Find the word "well" in the records below. List each line containing it.

→ **Page-level text extractions**:
——

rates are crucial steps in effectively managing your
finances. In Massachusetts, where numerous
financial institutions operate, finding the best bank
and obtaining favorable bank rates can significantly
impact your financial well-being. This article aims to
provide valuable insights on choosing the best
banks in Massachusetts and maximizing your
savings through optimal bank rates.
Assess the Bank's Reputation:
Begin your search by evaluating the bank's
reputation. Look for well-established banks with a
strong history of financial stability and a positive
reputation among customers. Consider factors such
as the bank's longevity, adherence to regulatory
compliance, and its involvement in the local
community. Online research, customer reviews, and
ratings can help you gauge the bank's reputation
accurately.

——

→ **RESULT BELOW**:
impact your financial well-being. This article aims to
reputation. Look for well-established banks with a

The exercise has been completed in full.